» Working data
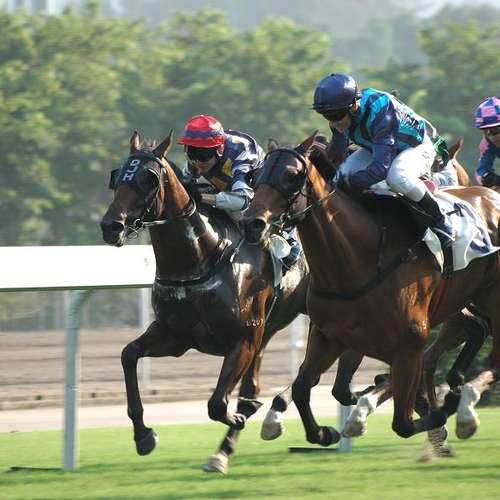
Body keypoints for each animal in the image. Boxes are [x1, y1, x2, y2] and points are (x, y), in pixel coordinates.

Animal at [100, 131, 310, 473]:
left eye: (149, 177)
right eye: (118, 176)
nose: (110, 226)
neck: (202, 258)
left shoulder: (243, 339)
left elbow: (217, 404)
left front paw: (240, 416)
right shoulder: (176, 337)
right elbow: (128, 354)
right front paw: (143, 435)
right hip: (268, 330)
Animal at [242, 133, 500, 445]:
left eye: (292, 176)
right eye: (256, 176)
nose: (253, 223)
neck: (357, 259)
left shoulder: (409, 343)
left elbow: (402, 422)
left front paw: (436, 409)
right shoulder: (331, 336)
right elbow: (304, 387)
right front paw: (324, 431)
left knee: (491, 355)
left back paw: (462, 407)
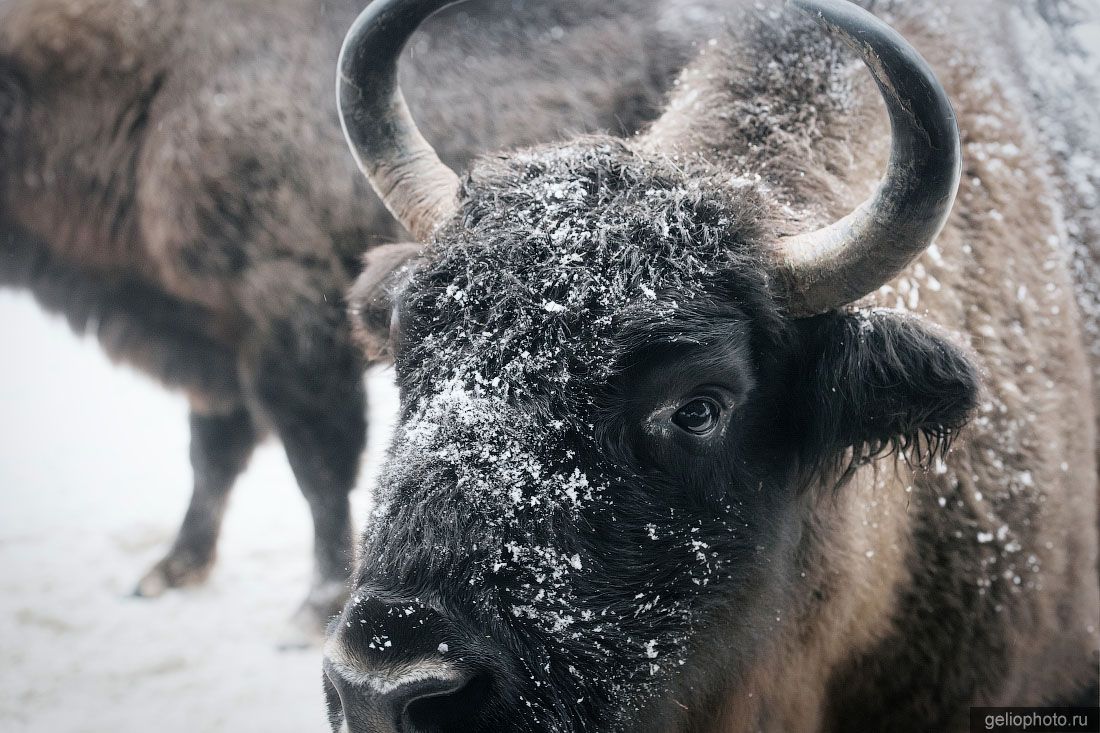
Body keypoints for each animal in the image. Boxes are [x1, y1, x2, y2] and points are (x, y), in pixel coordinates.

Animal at [0, 0, 721, 629]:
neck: (161, 73)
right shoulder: (217, 339)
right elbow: (213, 455)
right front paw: (170, 569)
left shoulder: (288, 325)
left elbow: (316, 467)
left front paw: (312, 608)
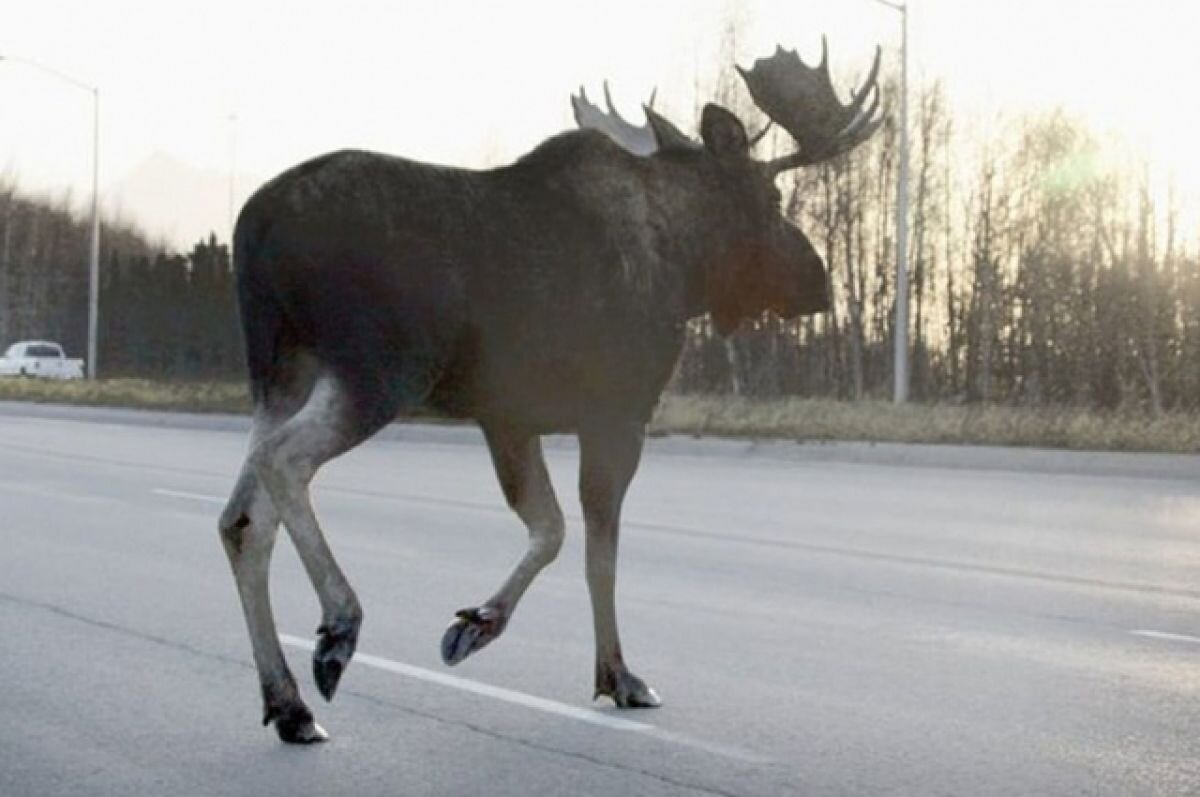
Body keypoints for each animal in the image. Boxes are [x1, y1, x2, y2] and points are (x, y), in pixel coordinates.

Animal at [218, 39, 883, 739]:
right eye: (773, 197)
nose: (819, 283)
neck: (688, 264)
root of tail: (253, 226)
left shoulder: (510, 417)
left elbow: (549, 528)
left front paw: (476, 624)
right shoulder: (616, 411)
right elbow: (596, 548)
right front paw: (617, 675)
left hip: (282, 369)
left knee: (243, 520)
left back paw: (288, 705)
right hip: (378, 370)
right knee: (283, 461)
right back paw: (338, 631)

» Work order
Which lines in the data hold the string "front"? Copy each of them.

» Answer to the exercise
left front paw: (240, 416)
right front paw: (143, 435)
left front paw: (436, 409)
right front paw: (324, 431)
right front paw: (170, 569)
left front paw: (312, 608)
left front paw: (476, 624)
right front paw: (617, 675)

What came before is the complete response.